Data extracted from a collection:
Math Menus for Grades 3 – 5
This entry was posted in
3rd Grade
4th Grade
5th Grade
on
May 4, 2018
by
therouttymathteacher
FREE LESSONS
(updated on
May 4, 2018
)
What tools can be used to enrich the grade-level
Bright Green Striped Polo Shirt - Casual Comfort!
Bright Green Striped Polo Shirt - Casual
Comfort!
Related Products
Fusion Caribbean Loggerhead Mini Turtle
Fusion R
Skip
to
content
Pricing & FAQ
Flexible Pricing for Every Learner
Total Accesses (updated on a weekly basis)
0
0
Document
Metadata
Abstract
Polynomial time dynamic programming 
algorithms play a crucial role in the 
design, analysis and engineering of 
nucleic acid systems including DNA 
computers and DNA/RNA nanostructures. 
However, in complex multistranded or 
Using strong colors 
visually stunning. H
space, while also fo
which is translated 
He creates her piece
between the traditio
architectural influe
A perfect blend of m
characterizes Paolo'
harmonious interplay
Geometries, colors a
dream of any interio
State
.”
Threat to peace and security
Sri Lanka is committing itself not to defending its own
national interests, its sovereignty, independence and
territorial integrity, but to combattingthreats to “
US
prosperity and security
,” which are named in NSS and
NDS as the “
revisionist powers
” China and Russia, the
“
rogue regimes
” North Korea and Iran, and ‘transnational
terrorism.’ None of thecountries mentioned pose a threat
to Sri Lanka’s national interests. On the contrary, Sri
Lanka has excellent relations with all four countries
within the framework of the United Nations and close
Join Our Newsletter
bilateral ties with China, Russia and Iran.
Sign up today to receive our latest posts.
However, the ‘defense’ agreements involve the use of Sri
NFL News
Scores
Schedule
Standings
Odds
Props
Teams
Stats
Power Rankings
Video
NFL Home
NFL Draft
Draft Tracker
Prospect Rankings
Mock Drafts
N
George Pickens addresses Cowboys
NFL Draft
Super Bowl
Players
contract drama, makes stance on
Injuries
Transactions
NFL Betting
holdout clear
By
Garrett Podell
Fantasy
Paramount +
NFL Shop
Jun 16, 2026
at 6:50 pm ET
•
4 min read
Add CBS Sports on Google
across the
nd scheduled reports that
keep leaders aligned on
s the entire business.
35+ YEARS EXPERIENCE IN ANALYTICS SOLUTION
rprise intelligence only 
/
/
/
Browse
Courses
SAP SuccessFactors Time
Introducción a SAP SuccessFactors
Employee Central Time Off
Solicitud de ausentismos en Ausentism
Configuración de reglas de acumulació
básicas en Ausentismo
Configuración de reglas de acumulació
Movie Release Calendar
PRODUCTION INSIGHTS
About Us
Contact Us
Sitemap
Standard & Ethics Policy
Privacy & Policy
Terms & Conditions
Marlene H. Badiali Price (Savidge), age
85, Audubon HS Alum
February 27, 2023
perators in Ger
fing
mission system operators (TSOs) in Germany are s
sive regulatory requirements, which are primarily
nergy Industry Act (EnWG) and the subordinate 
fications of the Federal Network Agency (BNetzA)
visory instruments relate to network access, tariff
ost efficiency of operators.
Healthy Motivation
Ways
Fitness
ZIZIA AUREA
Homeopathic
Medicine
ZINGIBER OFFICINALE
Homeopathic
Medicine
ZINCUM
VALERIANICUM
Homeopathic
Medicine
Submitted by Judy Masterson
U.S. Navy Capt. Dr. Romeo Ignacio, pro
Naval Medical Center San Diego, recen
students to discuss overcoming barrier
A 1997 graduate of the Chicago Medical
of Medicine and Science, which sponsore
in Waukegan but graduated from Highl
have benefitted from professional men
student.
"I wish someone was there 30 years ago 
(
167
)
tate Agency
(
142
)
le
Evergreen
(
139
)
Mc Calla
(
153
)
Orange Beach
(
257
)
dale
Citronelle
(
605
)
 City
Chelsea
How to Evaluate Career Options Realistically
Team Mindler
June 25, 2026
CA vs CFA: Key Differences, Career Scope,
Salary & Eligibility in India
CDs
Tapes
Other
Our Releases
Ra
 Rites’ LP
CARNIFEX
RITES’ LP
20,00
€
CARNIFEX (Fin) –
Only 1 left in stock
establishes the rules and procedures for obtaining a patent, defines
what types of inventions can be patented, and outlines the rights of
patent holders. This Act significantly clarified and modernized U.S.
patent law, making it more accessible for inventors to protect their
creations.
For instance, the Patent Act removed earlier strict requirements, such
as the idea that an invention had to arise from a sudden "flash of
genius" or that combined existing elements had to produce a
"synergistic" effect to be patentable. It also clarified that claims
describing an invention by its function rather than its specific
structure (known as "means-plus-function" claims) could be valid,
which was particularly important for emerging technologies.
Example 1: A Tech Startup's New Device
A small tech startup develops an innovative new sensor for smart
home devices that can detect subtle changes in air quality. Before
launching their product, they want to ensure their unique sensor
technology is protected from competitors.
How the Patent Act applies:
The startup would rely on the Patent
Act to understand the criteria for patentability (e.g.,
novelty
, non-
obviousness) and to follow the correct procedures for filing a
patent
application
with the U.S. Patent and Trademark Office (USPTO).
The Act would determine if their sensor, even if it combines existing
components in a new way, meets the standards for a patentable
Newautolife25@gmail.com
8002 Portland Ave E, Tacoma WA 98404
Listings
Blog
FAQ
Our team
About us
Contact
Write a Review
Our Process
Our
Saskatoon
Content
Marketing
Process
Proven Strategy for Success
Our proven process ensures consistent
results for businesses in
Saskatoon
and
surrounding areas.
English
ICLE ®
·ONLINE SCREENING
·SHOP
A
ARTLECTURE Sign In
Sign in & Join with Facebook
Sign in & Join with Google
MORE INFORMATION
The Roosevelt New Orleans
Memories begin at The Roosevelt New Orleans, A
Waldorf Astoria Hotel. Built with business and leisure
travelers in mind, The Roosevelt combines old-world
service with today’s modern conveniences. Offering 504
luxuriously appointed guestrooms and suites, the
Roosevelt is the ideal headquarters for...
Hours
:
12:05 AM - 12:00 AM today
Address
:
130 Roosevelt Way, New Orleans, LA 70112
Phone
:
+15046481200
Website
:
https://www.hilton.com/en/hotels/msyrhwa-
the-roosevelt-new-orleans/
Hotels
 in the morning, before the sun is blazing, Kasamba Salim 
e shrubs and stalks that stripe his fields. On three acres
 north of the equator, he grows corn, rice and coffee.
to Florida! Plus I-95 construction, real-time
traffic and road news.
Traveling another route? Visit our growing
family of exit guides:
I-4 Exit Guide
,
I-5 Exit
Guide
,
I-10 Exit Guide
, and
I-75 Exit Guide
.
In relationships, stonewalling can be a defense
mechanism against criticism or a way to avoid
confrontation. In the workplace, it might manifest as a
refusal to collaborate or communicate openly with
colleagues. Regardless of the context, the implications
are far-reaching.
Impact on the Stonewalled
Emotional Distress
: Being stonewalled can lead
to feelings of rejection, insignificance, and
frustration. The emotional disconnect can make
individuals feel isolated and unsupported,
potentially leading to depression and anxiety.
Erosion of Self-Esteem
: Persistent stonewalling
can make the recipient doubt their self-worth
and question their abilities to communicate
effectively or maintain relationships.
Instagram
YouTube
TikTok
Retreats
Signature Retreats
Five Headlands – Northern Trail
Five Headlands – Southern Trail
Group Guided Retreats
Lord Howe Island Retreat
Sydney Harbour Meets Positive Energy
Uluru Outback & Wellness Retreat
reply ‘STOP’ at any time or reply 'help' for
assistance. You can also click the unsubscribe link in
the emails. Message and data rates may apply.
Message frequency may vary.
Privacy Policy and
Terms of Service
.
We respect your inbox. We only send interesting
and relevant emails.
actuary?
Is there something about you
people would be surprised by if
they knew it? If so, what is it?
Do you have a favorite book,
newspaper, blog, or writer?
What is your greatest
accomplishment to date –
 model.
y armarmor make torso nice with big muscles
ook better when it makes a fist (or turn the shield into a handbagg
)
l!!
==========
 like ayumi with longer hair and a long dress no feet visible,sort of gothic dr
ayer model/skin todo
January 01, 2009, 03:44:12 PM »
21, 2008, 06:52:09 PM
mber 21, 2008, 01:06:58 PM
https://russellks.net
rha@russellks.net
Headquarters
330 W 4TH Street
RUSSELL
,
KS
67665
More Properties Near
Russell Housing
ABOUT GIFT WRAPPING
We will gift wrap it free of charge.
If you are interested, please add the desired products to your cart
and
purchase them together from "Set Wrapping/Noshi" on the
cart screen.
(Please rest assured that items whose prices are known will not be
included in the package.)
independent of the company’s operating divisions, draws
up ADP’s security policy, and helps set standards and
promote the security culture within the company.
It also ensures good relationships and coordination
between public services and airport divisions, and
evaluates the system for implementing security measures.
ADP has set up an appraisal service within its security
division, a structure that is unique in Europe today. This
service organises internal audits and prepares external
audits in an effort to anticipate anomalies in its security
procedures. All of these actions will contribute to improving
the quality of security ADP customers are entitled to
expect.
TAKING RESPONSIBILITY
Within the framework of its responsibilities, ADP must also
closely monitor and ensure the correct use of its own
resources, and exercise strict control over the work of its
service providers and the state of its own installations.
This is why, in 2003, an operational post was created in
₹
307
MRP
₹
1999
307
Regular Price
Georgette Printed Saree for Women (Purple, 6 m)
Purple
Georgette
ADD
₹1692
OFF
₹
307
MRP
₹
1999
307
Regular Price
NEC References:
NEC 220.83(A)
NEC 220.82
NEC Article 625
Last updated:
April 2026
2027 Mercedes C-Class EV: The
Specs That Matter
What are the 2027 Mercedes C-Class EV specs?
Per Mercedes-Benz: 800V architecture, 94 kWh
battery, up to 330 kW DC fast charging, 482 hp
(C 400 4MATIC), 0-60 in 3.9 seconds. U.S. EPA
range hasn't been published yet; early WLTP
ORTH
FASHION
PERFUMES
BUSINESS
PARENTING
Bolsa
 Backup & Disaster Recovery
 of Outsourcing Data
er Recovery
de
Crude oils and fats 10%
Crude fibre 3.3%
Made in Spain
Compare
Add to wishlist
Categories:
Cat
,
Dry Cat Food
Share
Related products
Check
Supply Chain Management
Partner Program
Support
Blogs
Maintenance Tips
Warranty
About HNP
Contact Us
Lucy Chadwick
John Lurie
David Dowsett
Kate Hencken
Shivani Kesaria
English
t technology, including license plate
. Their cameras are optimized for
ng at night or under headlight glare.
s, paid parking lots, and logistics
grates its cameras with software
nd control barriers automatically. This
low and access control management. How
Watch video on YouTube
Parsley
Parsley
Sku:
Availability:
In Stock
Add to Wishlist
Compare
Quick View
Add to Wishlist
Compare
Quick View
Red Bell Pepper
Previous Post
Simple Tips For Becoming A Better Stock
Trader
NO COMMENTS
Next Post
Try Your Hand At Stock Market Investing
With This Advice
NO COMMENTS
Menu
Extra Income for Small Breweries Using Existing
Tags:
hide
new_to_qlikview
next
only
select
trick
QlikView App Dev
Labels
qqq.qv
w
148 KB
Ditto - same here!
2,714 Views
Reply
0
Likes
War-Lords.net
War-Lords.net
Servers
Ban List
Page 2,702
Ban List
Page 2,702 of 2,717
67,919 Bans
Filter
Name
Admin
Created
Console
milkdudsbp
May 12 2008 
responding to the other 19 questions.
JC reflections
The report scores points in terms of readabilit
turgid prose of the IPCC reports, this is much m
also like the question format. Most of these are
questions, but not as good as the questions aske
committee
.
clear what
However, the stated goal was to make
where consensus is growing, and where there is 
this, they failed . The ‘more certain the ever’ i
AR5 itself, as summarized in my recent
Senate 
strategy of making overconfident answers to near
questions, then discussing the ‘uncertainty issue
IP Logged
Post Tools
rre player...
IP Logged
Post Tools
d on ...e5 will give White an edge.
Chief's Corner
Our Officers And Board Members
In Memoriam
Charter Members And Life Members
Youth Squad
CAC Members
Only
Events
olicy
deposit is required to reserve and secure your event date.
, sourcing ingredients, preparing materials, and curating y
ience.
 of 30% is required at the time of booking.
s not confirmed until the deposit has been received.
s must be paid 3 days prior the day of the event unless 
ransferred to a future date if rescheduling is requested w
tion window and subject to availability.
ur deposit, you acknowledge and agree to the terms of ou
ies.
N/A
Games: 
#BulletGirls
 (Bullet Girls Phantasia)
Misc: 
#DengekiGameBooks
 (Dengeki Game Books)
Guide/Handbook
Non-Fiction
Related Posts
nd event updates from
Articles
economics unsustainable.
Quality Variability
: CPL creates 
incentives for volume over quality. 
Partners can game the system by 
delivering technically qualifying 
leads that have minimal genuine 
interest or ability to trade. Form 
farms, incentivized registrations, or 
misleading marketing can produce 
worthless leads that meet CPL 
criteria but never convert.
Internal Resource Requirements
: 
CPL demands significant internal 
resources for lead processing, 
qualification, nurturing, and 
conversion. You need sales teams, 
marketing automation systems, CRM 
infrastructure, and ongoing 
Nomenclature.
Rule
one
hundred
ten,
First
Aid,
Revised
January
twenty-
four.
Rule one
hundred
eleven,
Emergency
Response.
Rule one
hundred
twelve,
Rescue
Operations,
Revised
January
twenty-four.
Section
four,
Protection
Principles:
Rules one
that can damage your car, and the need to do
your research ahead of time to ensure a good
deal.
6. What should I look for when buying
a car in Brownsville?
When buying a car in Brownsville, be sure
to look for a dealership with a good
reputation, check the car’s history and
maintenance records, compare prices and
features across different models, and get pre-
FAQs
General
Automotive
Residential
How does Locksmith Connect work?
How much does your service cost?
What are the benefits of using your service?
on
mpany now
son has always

_Exercise details_. Taking the line with "Bright Green Striped Polo Shirt - Casual Comfort!" as the first and the line with "Flexible Pricing for Every Learner" as the last, retype that stretch of the data above exactly, with no other lines.

_Expected answer_.
Bright Green Striped Polo Shirt - Casual Comfort!
Bright Green Striped Polo Shirt - Casual
Comfort!
Related Products
Fusion Caribbean Loggerhead Mini Turtle
Fusion R
Skip
to
content
Pricing & FAQ
Flexible Pricing for Every Learner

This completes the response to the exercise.